--- ASSIGNMENT ---
Rewrite the rows from the line containing "nc., a Berkshire" down to the line containing "rson or via", replacing "Cyber criminals" with "Fraudsters" and leaving everything else unchanged.

##### ENTRIES PROVIDED #####

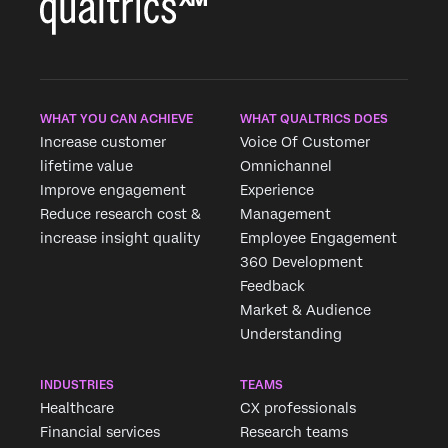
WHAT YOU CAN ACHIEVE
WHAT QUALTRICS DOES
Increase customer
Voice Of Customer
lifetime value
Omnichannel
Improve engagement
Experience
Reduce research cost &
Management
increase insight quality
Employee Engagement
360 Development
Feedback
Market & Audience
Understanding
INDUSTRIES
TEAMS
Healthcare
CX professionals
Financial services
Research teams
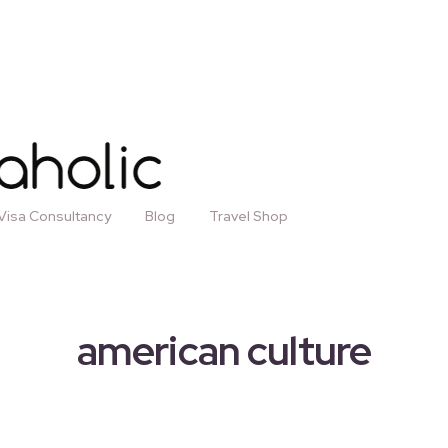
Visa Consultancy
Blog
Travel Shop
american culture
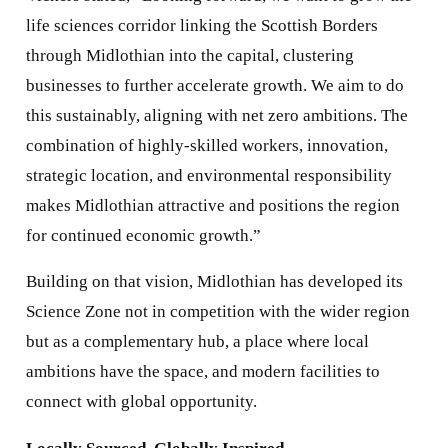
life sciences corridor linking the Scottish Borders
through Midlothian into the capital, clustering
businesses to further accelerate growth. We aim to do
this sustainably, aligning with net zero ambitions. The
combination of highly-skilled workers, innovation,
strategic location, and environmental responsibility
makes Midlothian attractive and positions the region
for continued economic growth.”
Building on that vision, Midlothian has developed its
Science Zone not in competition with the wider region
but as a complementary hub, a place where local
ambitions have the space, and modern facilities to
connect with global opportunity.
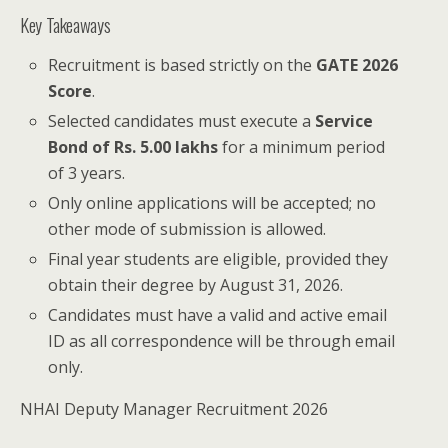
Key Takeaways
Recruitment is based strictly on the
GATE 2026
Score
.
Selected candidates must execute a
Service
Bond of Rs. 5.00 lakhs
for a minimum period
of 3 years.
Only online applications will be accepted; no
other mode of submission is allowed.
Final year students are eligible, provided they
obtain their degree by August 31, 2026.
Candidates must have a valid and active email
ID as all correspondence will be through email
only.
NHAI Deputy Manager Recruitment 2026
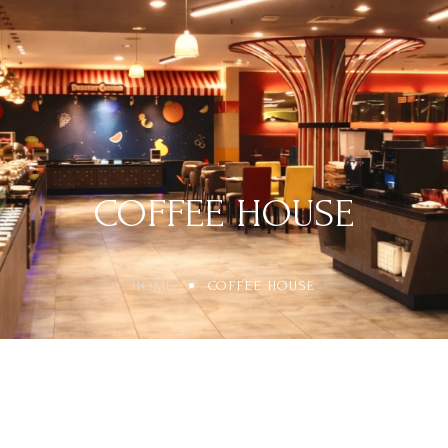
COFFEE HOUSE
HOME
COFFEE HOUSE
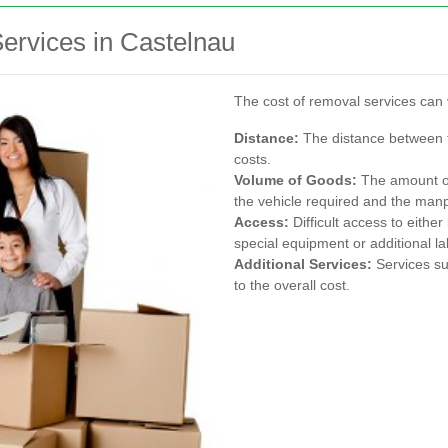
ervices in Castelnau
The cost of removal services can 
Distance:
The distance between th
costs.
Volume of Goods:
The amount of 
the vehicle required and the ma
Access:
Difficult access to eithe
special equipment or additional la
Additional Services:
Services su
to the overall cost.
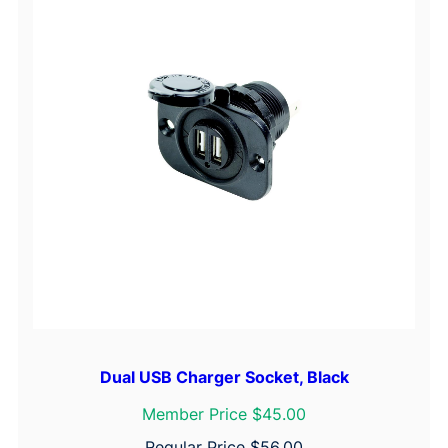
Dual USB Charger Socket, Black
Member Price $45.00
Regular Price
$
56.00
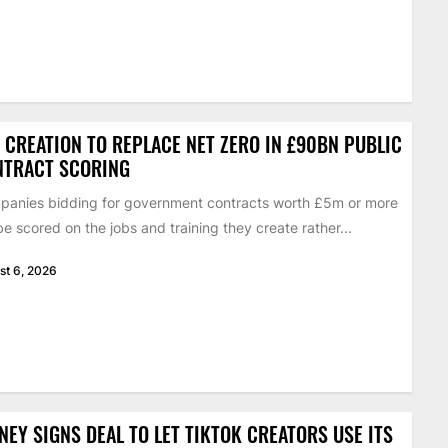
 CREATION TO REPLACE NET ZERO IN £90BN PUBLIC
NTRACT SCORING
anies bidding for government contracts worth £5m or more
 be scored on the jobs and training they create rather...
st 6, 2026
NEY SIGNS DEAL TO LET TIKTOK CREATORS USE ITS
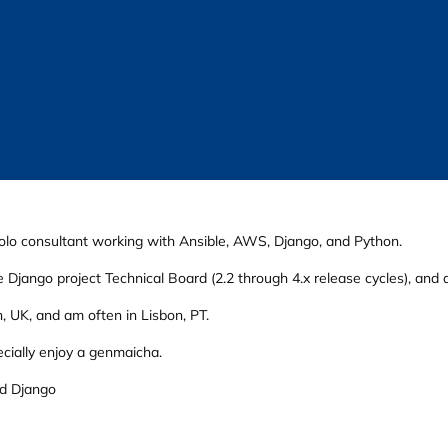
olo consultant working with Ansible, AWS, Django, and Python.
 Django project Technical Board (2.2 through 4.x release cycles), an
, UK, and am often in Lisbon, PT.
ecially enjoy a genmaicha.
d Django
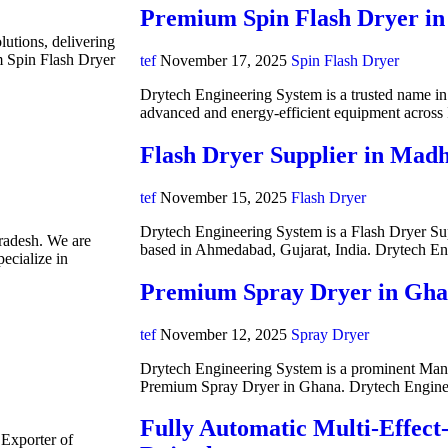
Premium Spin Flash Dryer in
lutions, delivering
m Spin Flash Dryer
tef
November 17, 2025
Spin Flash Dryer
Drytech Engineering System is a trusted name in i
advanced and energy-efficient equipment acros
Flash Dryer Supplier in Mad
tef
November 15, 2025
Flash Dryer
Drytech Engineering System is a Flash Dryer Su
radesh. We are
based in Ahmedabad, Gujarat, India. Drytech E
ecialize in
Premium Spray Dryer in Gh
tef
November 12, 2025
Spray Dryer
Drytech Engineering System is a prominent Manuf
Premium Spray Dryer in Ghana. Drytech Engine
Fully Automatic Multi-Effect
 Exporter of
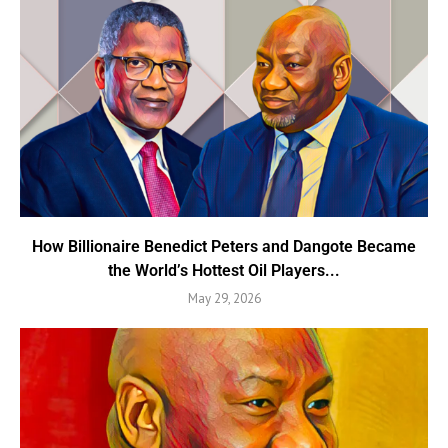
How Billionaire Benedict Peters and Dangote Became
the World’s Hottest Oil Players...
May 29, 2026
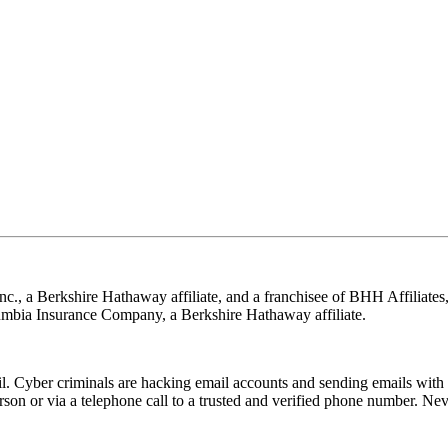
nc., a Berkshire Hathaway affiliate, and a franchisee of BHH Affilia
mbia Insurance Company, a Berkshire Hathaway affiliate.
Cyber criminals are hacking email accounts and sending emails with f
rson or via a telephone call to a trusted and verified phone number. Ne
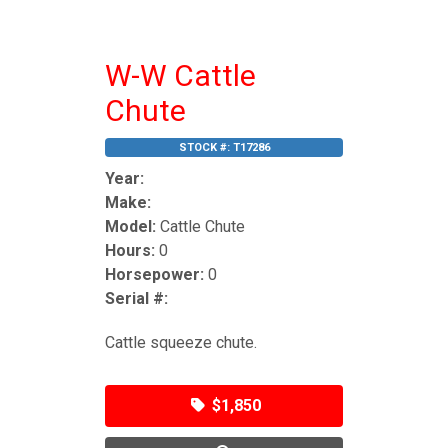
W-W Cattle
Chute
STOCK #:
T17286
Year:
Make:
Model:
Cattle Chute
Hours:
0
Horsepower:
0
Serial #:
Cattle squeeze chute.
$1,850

#####
##### ENTRIES PROVIDED #####

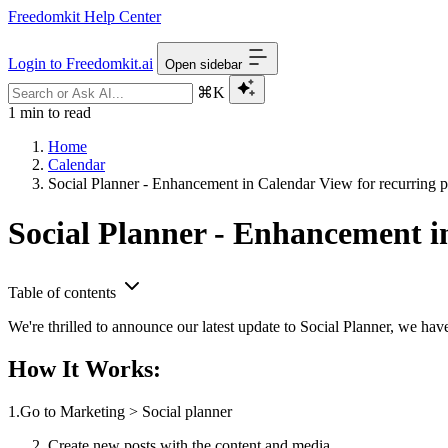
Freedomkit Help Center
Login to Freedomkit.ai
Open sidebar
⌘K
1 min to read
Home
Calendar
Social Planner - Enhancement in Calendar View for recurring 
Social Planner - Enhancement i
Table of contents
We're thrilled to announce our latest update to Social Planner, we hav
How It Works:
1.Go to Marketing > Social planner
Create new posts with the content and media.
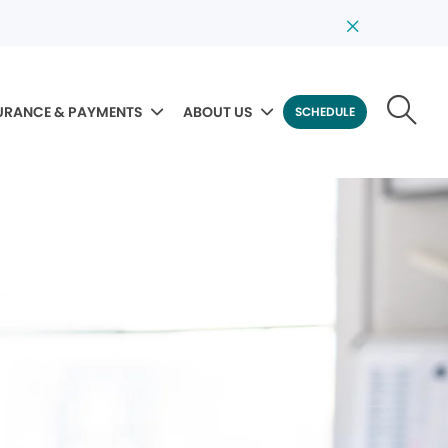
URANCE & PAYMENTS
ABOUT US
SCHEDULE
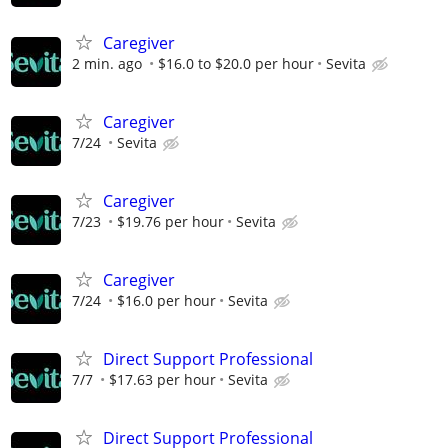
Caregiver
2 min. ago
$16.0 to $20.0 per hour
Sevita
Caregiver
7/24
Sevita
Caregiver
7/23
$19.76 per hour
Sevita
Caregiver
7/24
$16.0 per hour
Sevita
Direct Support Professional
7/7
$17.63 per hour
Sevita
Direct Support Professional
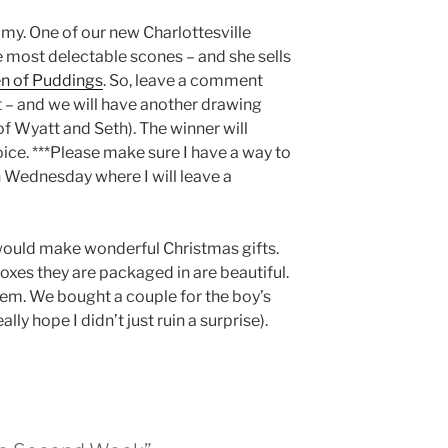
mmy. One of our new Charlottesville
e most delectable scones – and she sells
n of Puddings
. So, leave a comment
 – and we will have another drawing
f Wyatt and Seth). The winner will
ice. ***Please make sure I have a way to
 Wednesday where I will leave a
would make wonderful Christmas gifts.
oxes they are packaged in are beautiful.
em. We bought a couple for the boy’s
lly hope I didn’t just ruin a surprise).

#####
##### ENTRIES PROVIDED #####

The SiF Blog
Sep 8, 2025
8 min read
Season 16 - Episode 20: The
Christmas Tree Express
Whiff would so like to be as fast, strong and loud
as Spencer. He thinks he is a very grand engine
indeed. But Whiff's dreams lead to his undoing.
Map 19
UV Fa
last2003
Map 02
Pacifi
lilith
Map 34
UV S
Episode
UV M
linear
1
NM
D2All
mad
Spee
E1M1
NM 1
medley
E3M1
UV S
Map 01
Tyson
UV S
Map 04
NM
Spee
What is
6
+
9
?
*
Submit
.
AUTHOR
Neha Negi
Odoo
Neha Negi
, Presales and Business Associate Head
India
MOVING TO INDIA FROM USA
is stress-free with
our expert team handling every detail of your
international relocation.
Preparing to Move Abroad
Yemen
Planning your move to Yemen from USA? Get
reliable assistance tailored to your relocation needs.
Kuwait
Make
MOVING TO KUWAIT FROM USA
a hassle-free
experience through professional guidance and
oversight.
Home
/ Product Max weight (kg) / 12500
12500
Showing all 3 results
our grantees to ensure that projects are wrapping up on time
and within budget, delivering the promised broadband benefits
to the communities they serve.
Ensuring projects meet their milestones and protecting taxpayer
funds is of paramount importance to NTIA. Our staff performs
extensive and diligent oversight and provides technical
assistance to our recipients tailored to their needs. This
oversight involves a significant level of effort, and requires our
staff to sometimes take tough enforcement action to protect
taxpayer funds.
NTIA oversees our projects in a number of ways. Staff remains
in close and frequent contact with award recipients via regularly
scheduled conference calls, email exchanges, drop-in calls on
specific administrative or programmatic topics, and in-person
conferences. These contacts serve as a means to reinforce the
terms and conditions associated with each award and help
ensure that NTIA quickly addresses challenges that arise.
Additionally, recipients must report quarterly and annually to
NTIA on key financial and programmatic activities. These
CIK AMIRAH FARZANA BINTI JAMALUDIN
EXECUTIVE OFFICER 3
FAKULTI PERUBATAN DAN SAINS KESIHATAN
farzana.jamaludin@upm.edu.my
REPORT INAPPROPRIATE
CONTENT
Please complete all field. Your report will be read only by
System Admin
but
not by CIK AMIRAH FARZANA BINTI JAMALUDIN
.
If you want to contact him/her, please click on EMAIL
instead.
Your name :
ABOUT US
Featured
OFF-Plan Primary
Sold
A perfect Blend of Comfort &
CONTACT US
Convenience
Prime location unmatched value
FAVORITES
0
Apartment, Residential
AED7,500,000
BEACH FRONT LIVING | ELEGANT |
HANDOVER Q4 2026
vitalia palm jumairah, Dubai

#####

--- OUTPUT OF THE TASK ---
nc., a Berkshire Hathaway affiliate, and a franchisee of BHH Affilia
mbia Insurance Company, a Berkshire Hathaway affiliate.
Fraudsters are hacking email accounts and sending emails with f
rson or via a telephone call to a trusted and verified phone number. Ne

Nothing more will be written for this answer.